The House

In House Panel looks ahead to Parliament's return

There will be more than the economy on the agenda when Parliament returns... The ISIS mission, Senate appointments, physician-assisted dying, electoral reform, and the list goes on. What ask our In House panelists Emmanuelle Latraverse and Joel-Denis Bellavance what they will be looking for.
The House is back after the winter break on Monday, Jan. 25. What issues are our panelists following in the first weeks back? Emmanuelle Latraverse and Joel-Denis Bellavance discuss. (Sean Kilpatrick/Canadian Press)
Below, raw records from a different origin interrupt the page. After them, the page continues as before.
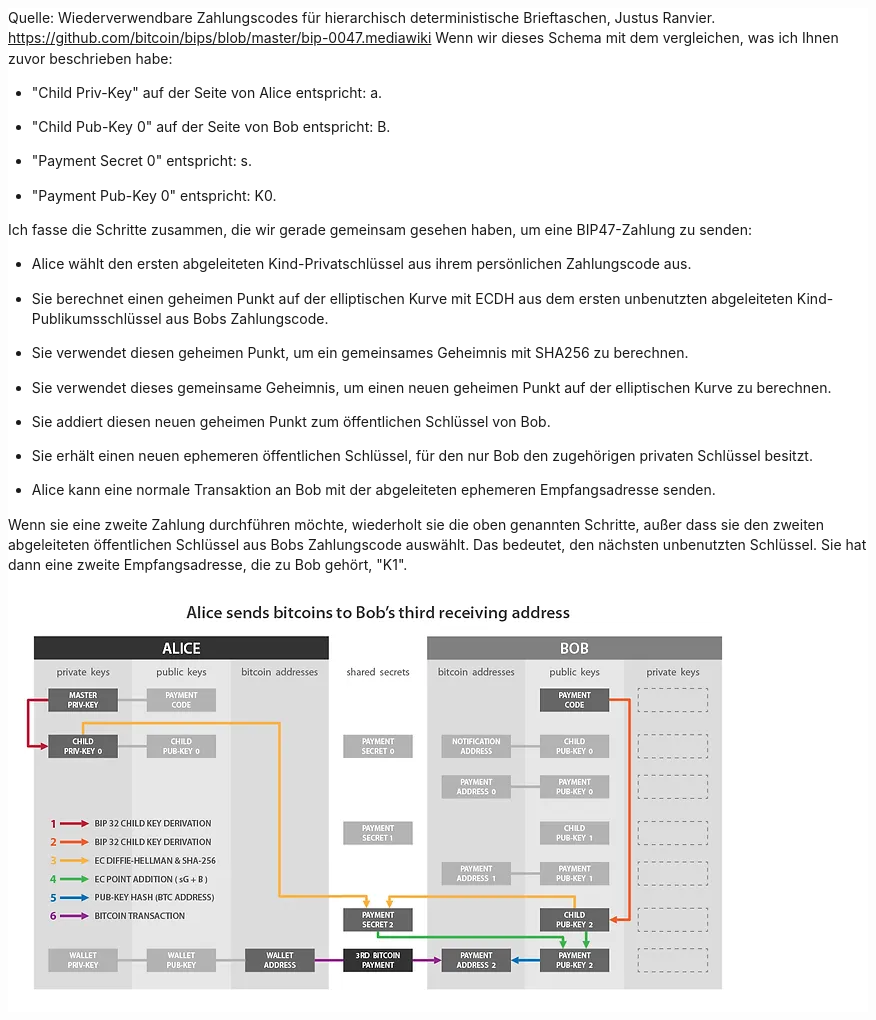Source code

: Quelle: Wiederverwendbare Zahlungscodes für hierarchisch deterministische Brieftaschen, Justus Ranvier. https://github.com/bitcoin/bips/blob/master/bip-0047.mediawiki
Wenn wir dieses Schema mit dem vergleichen, was ich Ihnen zuvor beschrieben habe:

- "Child Priv-Key" auf der Seite von Alice entspricht: a.

- "Child Pub-Key 0" auf der Seite von Bob entspricht: B.

- "Payment Secret 0" entspricht: s.

- "Payment Pub-Key 0" entspricht: K0.

Ich fasse die Schritte zusammen, die wir gerade gemeinsam gesehen haben, um eine BIP47-Zahlung zu senden:

- Alice wählt den ersten abgeleiteten Kind-Privatschlüssel aus ihrem persönlichen Zahlungscode aus.

- Sie berechnet einen geheimen Punkt auf der elliptischen Kurve mit ECDH aus dem ersten unbenutzten abgeleiteten Kind-Publikumsschlüssel aus Bobs Zahlungscode.

- Sie verwendet diesen geheimen Punkt, um ein gemeinsames Geheimnis mit SHA256 zu berechnen.

- Sie verwendet dieses gemeinsame Geheimnis, um einen neuen geheimen Punkt auf der elliptischen Kurve zu berechnen.

- Sie addiert diesen neuen geheimen Punkt zum öffentlichen Schlüssel von Bob.

- Sie erhält einen neuen ephemeren öffentlichen Schlüssel, für den nur Bob den zugehörigen privaten Schlüssel besitzt.

- Alice kann eine normale Transaktion an Bob mit der abgeleiteten ephemeren Empfangsadresse senden.

Wenn sie eine zweite Zahlung durchführen möchte, wiederholt sie die oben genannten Schritte, außer dass sie den zweiten abgeleiteten öffentlichen Schlüssel aus Bobs Zahlungscode auswählt. Das bedeutet, den nächsten unbenutzten Schlüssel. Sie hat dann eine zweite Empfangsadresse, die zu Bob gehört, "K1".

![Alice leitet drei BIP47-Empfangsadressen an Bob ab](assets/22.webp)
There will be more than the economy on the agenda when Parliament returns — the ISIS mission, Senate appointments, physician-assisted dying, electoral reform, and the list goes on. In House panelists Emmanuelle Latraverse, parliamentary bureau chief for Radio-Canada, and La Presse parliamentary bureau chief Joel-Denis Bellavance share what they will be looking for.

The World Economic Forum in Davos was this week. How did Trudeau do in his sales pitch to some of the world's wealthiest?

JB: I think he did a great job. I think he wanted to rebrand Canada and that was part of his strategy. Now the real work comes back when the House resumes on Monday, and that's going to be the tough part — to sell this optimism to a very tough crowd in Ottawa.

EL: He did well, he was well-received. I think there's a danger though for him in this "I'm confident Canada will do well!", because it's not in line with what people are hearing elsewhere. We'll really know in a year if he's lived up to these great expectations he's set.

JB: That's going to be the hard part. You can't give all of the pie to everyone, and there are tough choices the Prime Minister is going to have to make.

The House is coming back on Monday for the first time for a full session. What are you looking for?

EL: I'm going to look for something on the first day. You talk about the tone of the government — if there's one file where they should deliver on that promise, it's physician-assisted death. The committee is meeting on Monday. There's not a unanimity of points, and there's not a natural cohesion among the MPs on this panel. Are they able to put aside their differences and work on this constructively? If they can do that on this panel, which is so sensitive, I think they can do it on others.

JB: The big issue I'm following is what kind of shape the future mission in combating terrorism will take. We don't know what the government has in mind, it has not told anyone nor its allies, so there's a bit of a vacuum there. I think the government should try and fix this by announcing quite rapidly in the first couple of weeks what shape this new mission will take.